Uccise il figlio dopo una lite in casa: in carcere per scontare la pena

Il 61enne Cosimo Di Cataldo condannato a 6 anni e 2 mesi di reclusione. L'omicidio risale al 26 luglio 2016

LATIANO – E’ stato condotto in carcere il 61enne Cosimo Di Cataldo, di Latiano, condannato per l’omicidio del figlio Antonio Di Cataldo, ucciso la sera del 26 luglio 2016, all’età di 33 anni, al culmine di una violenta lite in famiglia. L’uomo deve espiare la parte residua di una pena pari a 6 anni, 2 mesi e 20 giorni di reclusione. I carabinieri della stazione di Latiano hanno eseguito a suo carico un’ordinanza di carcerazione emessa dall’ufficio Esecuzione penale della Procura di Brindisi. 

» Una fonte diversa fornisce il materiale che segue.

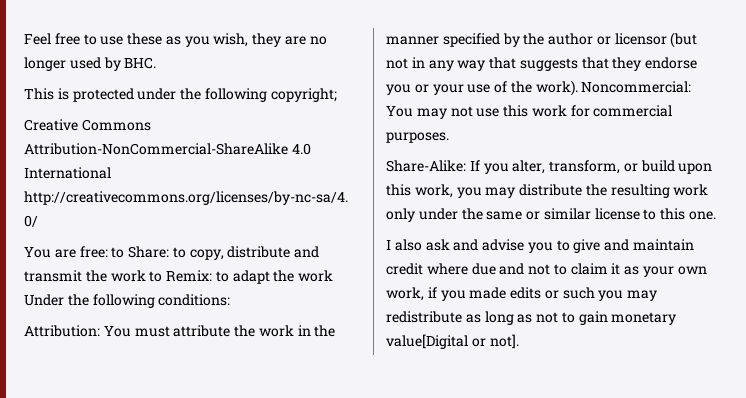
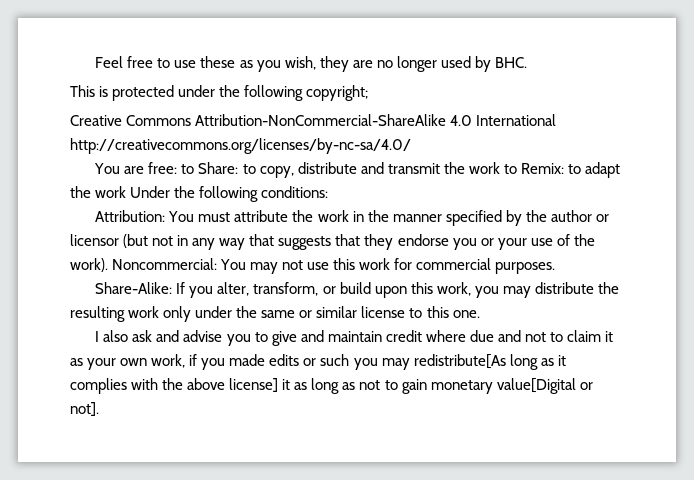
[386,311,462,323] redistribute -> [413,354,566,370] [70,378,291,394] redistribute[As long as it complies with the above license] it

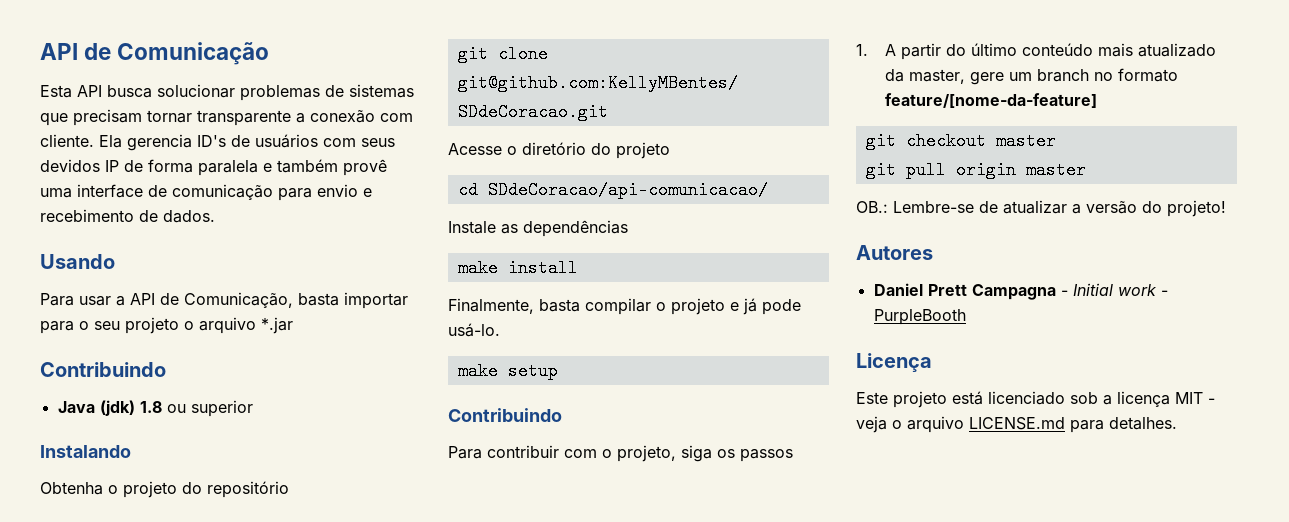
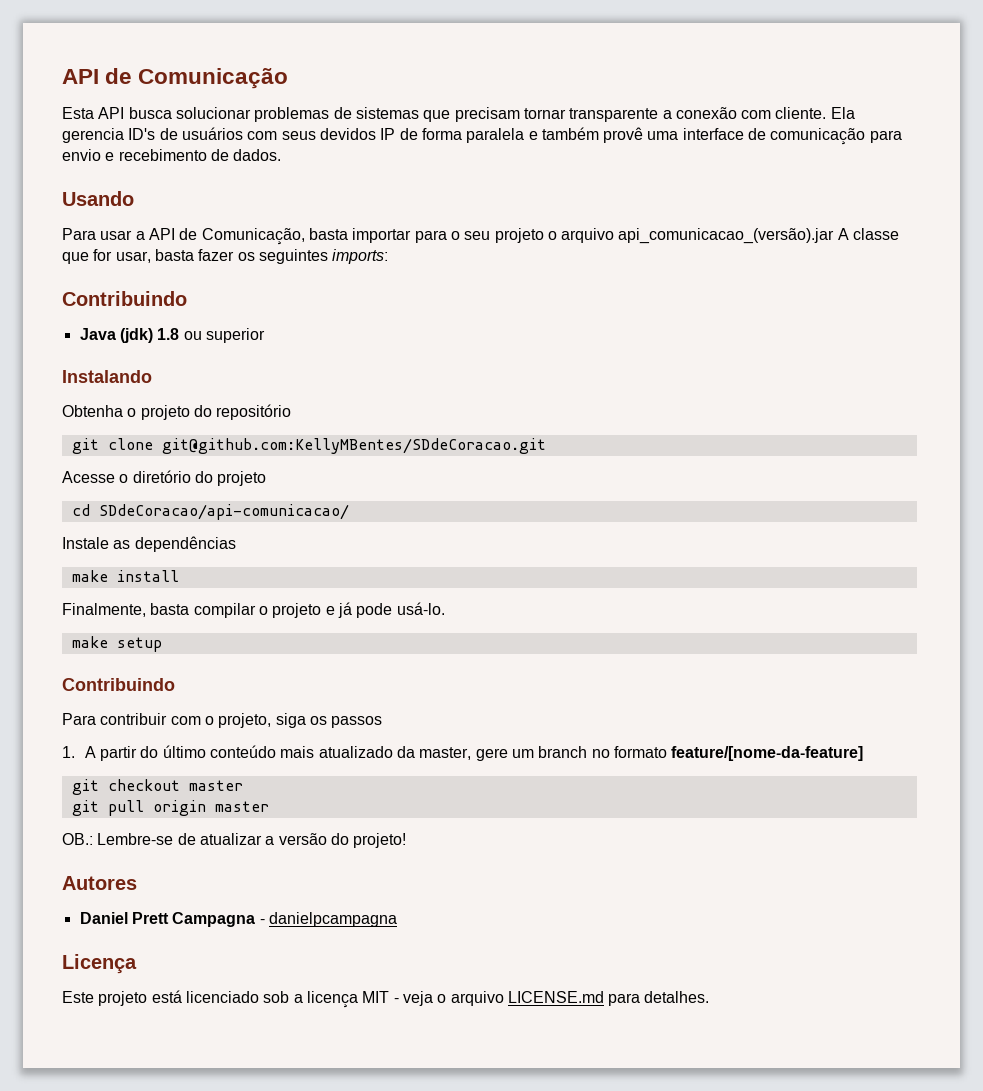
[261,317,293,334] *.jar -> [618,228,900,244] [62,249,389,264] api_comunicacao_(versão).jar A classe que for usar, basta fazer os seguintes imports:
[1072,283,1168,296] [873,309,966,325] Initial work - PurpleBooth -> [268,912,397,927] danielpcampagna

Quella sera del 26 luglio, Antonio Di Cataldo si presentò a casa dei genitori. Arrivò poco prima delle 23 per fare una doccia: la madre gli aprì la porta, vide che era armato, corse a svegliare il marito che cercò di parlargli. Da lì a poco, la situazione sarebbe precipitata fino a diventare tragedia. Il ragazzo si sarebbe chiuso in bagno e una volta sotto la doccia, il padre sarebbe riuscito a prendere la pistola, secondo i ricordi sia della madre che della figlia: il revolver era sulla mensola dello specchio. Nella ricostruzione dell’uomo, invece, il tentativo di disarmalo sarebbe avvenuto dopo, quando il ragazzo raggiunse il garage: una volta fatta la doccia, sarebbe andato nella sua camera continuando a urlare che voleva i soldi, quelli che i genitori avevano ottenuto a titolo di caparra dalla vendita di un fondo agricolo, circa cinquemila euro. Avrebbe anche dato uno schiaffo alla madre. La confessione in lacrime poco dopo.